I tell him that a mom is most definitely a thing to be, all by itself, but that I guess I could also say a writer. He likes that answer. So then I go on to tell him that this is what writers do—or what some writers, the ones who are also called journalists, do. They interview people. 

"What if you don't want to be interviewed?" he asks.

"Well you just decline. You say, no thank you."

Julian nods and continues to savor his cake, silently, while watch him—so big and so little and, to me, so beautiful—silently. Olin comes around the corner. "Julian just declined an interview," I tell him. "Oh, I always decline her interviews," Jon tells him, laughing. 

"Well some people find my interviews charming." I say this feigning that I am offended—and am pleased that Jules picks up on this nuance. He knows I'm kidding. As for the charming part, I'm not actually sure this is true. 

"What's 'charming'?"

I love that he asks when he doesn't know the meaning of the word. Every time. 
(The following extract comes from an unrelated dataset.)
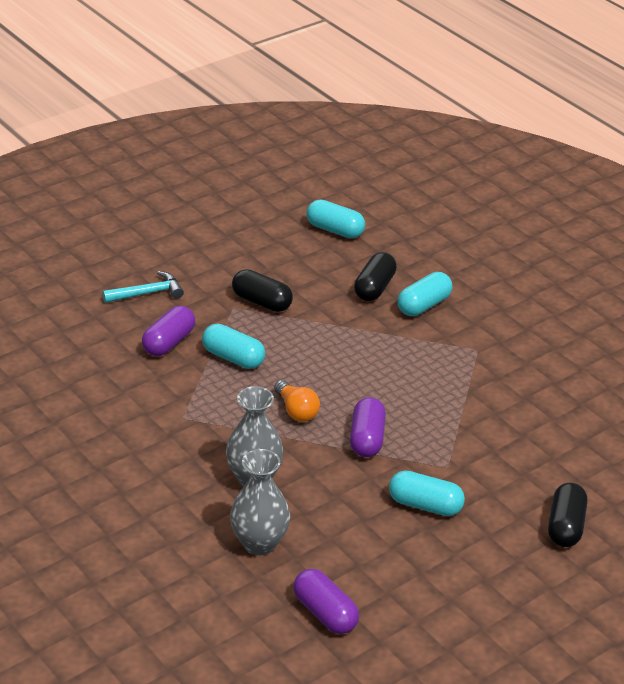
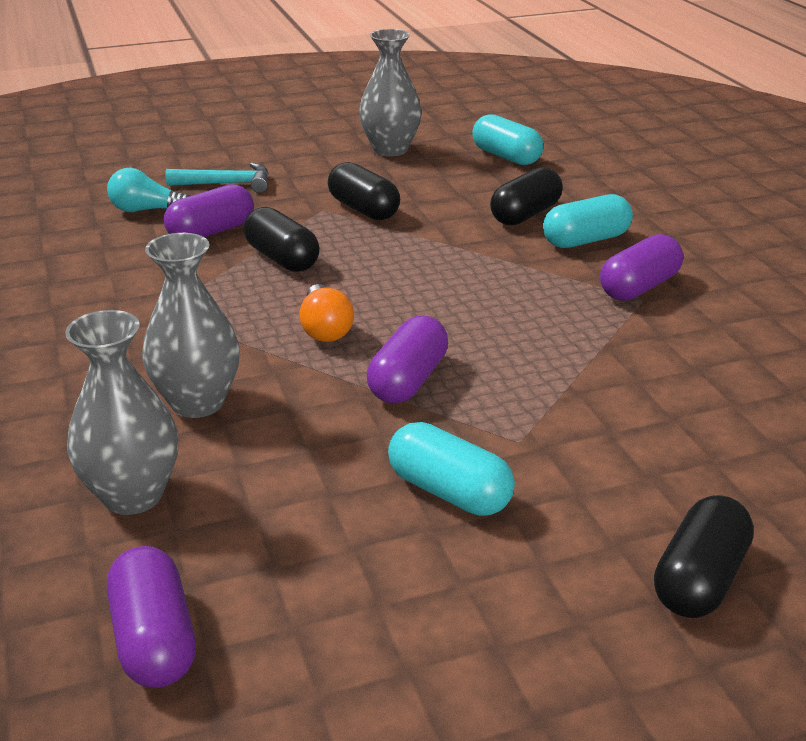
camera: 20 degrees right, 5 degrees down
turquoise capsule [202,324,265,369] -> black capsule [243,207,320,272]
none -> turquoise light bulb [107,168,190,212]
none -> grey vase [359,29,422,157]
none -> purple capsule [600,234,683,301]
"It means nice... fun." I'm not actually even sure if this is the most accurate definition. 

"Oh, I think they're fun. But sometimes I just don't feel like talking, Mom."

Well played, Jules. Well played. You're growing into a pretty cool little-big dude, my boy. 


Thursday, May 1, 2014

May Day brought us a new beginning.

It smelled of worms when I walked outside. At 5:22 am. We'd agree to go, even if it was raining. Which is wasn't and then it was. May 1. May Day. It felt like spring. I started jogging. I met Michelle. It started raining harder. She took off her glasses, shoved them in her pocket. There was talk of half-marathon training, of our boys and our husbands, how lucky we are. There was talk of T-ball and school. There was a bit of strategic planning (we work together). There was puddle-jumping, some of it unsuccessful. There was a family of 5 white-tailed deer so close I wasn't sure they were going to move, until they suddenly started sprinting perpendicular to our path. There was the long gradual hill that I always forget is there, until it is. There was labored breathing and then the sweet relief of the path flattening out again.

Four years ago today, 40 weeks, 1 day pregnant with Kai, the first pangs of labor started. There was the recognition that this was probably "it," given the timing—and the second-guessing that it might not be, because that's how things go. There was rejoicing that I'd made it this far (which started when I hit 36 weeks), there was mild preparation and lots of playing with Jules. When the contractions settled into a predictable pattern, there was the bizarre decision to go to Q-Tees for one last Blizzard-but-not-Blizzard before the baby. There was piling in the car, Maria squeezed between Jules in his car seat and the empty one waiting for Kai. There were more contractions, accompanied by Jack Johnson and Us Weekly. There was a call to the doctor who suggested juice when I said I wasn't sure if they baby was moving. Which wasn't a good idea, given that I was further along than she thought. There was the ride to the hospital. The greeting of the doula. The monitor hook-ups. There were  the contractions that got stronger and stronger until—when I determined that natural childbirth was indeed harder than running a marathon, about which I'd been curious (and Jules was delivered by emergency C-section)—I asked for the epidural (no shame!). There was the sweet relief that allowed me to relax and just marvel in the awesomeness of knowing that, within hours, we'd be four. A new beginning.